こんな時は、血液検査で基本的なデータを取ったり、全身の画像検査をしたり、まずは多くの検査を行うことから始めることも少なくありません。一刻を争う救急現場であっても、患者さんの状態を把握するまでは、いきなり治療には進めないことも多いのです。
医療機関の診療情報がネットワーク化されていれば、すぐに患者さんの状態を把握でき、余計な検査が減ったり、最善の処置を速やかに行うことが可能になるのではないか? 研修医時代に救急現場で感じた疑問でした。
医療情報をポータルサイトで確認できる世界
デンマークや北欧では、こうした問題を解決する「医療情報の共有」がかなり進んでいます。個々の医療機関がもつ検査結果や電子カルテの情報などを国が「患者単位」で一括データベース管理しています。冒頭のような救急のケースでも、患者の主な医療情報をデータベースから閲覧できるので、スムーズに治療にうつれます。
患者側からもこうした情報は確認できます。デンマークでは、日本でいうマイナンバーのような「CPRナンバー」でログインできる公共ポータルサイトが発達しており、マイページ上では、転入・転出などの行政手続きはもちろん、過去の通院や処方などの医療情報も確認できるのです。

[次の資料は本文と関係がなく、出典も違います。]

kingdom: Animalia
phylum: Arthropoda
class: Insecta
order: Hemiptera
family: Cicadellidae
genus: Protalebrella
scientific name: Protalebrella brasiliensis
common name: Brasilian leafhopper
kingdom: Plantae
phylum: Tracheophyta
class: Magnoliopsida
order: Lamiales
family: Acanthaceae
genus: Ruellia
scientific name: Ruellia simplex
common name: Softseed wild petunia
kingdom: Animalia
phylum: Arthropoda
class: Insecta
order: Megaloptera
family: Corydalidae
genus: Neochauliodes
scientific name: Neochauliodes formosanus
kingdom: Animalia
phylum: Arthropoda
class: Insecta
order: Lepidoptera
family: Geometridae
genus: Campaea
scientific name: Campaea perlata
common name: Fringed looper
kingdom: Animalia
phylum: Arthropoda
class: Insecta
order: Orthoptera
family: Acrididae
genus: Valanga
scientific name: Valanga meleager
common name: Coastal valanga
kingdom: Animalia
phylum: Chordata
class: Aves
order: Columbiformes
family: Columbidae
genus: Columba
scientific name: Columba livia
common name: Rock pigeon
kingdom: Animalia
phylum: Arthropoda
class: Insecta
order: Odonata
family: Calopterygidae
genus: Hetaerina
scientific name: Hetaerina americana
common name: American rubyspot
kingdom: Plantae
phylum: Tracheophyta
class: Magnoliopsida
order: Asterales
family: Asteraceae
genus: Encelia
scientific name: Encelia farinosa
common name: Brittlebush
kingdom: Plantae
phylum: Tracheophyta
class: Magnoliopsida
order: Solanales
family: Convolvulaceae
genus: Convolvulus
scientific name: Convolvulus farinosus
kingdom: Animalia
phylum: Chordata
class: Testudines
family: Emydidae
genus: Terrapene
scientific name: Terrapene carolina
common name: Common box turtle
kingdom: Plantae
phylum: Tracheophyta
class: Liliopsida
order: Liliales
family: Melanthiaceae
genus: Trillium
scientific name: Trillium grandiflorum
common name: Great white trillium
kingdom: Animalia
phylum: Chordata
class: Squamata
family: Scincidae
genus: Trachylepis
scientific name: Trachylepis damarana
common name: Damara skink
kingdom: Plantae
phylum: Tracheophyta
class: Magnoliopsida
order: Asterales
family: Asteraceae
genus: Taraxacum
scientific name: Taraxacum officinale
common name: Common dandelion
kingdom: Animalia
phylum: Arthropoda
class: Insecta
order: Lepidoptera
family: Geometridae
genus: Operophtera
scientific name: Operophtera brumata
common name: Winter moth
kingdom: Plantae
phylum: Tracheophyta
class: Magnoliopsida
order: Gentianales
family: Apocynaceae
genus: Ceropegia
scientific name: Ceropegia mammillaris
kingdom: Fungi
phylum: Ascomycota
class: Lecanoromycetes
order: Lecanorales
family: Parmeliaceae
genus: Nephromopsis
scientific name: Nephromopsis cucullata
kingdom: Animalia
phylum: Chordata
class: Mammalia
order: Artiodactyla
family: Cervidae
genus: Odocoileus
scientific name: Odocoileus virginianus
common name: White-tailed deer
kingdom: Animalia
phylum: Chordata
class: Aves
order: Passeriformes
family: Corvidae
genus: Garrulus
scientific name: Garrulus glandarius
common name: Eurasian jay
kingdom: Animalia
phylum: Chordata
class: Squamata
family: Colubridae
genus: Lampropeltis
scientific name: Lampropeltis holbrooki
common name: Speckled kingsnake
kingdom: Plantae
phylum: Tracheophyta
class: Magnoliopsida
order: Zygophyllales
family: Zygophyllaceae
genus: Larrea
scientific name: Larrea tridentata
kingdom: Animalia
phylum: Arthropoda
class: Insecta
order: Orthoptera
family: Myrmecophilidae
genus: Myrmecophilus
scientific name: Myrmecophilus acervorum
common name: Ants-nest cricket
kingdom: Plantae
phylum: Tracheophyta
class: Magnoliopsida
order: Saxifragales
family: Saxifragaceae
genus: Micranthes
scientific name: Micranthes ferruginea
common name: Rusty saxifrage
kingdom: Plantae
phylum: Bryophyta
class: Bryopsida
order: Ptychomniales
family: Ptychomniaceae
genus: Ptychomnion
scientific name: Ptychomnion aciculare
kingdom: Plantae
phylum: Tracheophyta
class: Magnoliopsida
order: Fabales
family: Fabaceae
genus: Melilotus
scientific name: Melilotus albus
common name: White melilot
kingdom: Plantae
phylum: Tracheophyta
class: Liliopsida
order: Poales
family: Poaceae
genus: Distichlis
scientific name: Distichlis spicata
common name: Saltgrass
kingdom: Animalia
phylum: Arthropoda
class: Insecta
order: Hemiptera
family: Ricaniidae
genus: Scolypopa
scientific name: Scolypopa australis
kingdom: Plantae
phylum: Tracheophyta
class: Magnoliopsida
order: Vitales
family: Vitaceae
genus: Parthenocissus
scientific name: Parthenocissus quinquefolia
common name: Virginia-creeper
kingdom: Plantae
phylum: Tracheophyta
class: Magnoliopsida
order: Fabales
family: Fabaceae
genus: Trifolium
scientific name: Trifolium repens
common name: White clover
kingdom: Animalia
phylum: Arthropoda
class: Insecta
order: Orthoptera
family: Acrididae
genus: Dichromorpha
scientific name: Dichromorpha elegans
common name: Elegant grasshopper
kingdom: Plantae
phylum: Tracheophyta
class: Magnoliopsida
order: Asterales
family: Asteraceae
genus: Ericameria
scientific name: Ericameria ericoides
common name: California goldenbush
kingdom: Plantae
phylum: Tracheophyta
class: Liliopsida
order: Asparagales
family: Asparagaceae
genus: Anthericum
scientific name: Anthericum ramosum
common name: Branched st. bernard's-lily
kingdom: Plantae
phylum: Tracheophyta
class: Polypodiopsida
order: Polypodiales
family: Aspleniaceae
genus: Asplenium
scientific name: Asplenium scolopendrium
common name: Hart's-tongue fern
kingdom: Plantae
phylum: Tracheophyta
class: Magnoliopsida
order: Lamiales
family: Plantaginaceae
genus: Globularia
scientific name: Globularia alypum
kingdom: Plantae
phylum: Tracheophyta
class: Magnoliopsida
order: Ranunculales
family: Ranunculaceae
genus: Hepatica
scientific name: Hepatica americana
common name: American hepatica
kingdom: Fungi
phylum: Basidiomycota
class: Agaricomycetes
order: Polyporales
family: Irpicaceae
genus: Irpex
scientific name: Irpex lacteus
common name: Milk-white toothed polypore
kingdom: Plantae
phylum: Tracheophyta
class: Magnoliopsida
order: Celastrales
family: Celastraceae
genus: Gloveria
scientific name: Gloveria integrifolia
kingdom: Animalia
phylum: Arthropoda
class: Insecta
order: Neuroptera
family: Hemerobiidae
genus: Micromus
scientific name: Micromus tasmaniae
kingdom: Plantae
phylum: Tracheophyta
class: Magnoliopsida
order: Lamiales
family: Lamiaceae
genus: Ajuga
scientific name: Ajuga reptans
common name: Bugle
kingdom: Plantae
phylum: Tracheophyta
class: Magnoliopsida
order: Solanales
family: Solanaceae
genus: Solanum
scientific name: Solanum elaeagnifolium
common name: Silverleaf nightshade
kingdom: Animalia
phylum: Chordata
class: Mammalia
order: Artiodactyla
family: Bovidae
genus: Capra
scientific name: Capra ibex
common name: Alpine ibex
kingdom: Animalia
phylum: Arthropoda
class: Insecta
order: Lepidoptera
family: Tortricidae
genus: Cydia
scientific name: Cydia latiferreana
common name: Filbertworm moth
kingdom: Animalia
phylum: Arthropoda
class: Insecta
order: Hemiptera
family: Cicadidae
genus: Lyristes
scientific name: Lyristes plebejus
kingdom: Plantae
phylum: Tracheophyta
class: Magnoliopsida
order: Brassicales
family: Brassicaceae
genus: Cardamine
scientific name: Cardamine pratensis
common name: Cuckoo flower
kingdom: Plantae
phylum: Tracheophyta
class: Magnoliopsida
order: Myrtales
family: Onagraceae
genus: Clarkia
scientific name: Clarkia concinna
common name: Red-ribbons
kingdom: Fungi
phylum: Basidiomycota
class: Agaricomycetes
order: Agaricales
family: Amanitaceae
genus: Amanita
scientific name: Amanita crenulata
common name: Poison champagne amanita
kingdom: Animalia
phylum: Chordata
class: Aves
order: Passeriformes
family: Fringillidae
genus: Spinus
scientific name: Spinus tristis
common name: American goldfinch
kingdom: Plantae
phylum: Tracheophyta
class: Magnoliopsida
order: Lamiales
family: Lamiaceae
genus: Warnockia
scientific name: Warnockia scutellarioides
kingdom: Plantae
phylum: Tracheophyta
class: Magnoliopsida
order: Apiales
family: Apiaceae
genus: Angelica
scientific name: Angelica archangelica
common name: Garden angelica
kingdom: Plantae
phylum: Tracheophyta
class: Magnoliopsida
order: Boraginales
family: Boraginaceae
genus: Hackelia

処方箋などもデジタルで発行されます。先日、デンマークでオンライン診療の普及に尽力したオールボー大学の教授にお会いしましたが、日本は処方箋は紙が原則だと話したら、かなり驚かれました。それほどまでに、デンマークの医療では「デジタル化」が当たり前のものとなっているのです。
医療情報をデータベースで管理、共有し、医療機関や患者がアクセスしやすくするという構想は、日本でも掲げられています。もちろん実現に向けて多くの壁もありますが、近い将来実現されることは間違いないでしょう。
それにより、医師にも患者にも大きなメリットが出ることはすでに述べた通りです。また、現在でも町のお医者さん(診療所)の7割がまだ紙カルテを使っていると言いますから、それら診療データが電子化され、きちんと管理されながらデータとして蓄積、活用されていけば、医療の進歩に役立つことも期待できます。